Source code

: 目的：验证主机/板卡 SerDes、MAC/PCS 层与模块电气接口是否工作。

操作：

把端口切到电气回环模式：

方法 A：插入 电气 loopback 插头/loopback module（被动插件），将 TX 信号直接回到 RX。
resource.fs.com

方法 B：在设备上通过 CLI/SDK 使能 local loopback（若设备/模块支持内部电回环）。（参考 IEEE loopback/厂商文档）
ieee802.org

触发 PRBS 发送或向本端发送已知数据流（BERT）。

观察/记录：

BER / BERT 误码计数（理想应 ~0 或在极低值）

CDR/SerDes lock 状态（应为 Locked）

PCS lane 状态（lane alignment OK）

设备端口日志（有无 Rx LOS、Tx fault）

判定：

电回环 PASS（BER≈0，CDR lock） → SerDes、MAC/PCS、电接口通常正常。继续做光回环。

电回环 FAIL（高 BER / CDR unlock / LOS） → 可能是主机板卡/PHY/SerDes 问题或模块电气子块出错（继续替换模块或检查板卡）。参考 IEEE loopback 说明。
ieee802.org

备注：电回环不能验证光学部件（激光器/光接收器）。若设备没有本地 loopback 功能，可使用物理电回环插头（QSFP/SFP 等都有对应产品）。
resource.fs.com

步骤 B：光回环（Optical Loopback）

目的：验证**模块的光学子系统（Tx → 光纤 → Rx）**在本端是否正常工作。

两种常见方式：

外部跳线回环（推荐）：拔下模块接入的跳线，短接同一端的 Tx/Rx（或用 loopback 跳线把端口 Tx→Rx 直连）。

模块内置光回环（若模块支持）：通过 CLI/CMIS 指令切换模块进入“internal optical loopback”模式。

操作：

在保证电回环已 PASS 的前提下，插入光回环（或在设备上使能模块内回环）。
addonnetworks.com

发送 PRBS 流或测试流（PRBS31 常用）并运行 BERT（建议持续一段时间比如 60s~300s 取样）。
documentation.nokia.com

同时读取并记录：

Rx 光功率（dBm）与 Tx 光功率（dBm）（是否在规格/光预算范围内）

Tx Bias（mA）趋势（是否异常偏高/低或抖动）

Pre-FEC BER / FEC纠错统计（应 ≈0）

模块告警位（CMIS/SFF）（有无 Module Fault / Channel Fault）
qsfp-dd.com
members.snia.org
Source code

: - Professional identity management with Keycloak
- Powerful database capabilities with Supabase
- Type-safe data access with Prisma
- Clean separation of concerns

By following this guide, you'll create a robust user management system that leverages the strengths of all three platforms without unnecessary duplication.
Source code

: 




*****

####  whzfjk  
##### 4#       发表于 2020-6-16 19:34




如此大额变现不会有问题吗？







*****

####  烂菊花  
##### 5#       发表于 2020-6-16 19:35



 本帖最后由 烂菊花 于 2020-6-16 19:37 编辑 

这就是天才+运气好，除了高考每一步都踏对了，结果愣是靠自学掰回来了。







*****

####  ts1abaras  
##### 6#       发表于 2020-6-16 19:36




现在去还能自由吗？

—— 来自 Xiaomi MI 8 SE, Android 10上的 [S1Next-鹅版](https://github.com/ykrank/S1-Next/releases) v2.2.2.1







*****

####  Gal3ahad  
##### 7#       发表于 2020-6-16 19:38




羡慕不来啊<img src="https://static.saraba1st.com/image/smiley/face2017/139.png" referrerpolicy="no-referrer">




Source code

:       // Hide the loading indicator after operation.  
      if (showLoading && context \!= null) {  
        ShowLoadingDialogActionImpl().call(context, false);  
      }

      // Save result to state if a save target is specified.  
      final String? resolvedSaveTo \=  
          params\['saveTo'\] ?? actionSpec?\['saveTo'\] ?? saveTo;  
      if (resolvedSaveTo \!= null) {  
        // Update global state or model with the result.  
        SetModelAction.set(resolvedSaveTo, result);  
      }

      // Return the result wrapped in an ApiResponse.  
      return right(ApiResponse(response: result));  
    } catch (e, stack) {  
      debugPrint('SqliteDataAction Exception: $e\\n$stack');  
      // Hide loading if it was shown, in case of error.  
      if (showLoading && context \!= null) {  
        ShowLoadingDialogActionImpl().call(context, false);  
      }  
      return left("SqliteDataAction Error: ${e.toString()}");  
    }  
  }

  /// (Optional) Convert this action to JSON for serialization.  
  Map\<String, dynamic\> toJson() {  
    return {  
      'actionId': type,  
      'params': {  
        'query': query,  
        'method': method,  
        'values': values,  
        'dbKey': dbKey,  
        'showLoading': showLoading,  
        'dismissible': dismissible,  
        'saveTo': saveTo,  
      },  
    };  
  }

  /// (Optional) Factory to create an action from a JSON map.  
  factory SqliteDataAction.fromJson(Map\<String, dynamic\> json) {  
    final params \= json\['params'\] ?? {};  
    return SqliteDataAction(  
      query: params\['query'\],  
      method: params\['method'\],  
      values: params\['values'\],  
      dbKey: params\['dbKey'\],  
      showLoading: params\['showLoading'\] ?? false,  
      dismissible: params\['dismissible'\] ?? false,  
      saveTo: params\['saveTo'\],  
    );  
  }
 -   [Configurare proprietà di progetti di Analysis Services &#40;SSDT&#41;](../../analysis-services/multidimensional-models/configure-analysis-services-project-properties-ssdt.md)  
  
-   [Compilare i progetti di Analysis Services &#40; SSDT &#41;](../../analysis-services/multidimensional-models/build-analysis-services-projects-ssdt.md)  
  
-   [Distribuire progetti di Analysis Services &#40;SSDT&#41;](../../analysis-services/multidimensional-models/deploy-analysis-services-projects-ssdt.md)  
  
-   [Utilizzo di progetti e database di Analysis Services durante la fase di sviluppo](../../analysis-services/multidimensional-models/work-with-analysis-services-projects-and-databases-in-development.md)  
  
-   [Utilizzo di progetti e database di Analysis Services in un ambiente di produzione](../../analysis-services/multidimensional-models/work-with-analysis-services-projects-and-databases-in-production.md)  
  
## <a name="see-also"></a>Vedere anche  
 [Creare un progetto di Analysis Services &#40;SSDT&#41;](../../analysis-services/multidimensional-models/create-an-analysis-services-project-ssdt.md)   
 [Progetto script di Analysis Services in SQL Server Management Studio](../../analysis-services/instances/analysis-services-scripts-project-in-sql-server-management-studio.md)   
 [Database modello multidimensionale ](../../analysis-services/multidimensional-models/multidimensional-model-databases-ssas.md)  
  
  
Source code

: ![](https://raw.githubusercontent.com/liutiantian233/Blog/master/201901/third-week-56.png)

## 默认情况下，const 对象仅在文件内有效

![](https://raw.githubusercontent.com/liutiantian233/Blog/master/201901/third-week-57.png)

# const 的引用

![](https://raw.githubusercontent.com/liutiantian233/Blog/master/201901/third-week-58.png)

Problem to solve -
Copy back the listing above exactly, but only from the line with "management with Keycloak" through the line with "indicator after operation.", both ends included.

Reply to the task -
: - Professional identity management with Keycloak
- Powerful database capabilities with Supabase
- Type-safe data access with Prisma
- Clean separation of concerns

By following this guide, you'll create a robust user management system that leverages the strengths of all three platforms without unnecessary duplication.
Source code

: 




*****

####  whzfjk  
##### 4#       发表于 2020-6-16 19:34




如此大额变现不会有问题吗？







*****

####  烂菊花  
##### 5#       发表于 2020-6-16 19:35



 本帖最后由 烂菊花 于 2020-6-16 19:37 编辑 

这就是天才+运气好，除了高考每一步都踏对了，结果愣是靠自学掰回来了。







*****

####  ts1abaras  
##### 6#       发表于 2020-6-16 19:36




现在去还能自由吗？

—— 来自 Xiaomi MI 8 SE, Android 10上的 [S1Next-鹅版](https://github.com/ykrank/S1-Next/releases) v2.2.2.1







*****

####  Gal3ahad  
##### 7#       发表于 2020-6-16 19:38




羡慕不来啊<img src="https://static.saraba1st.com/image/smiley/face2017/139.png" referrerpolicy="no-referrer">




Source code

:       // Hide the loading indicator after operation.  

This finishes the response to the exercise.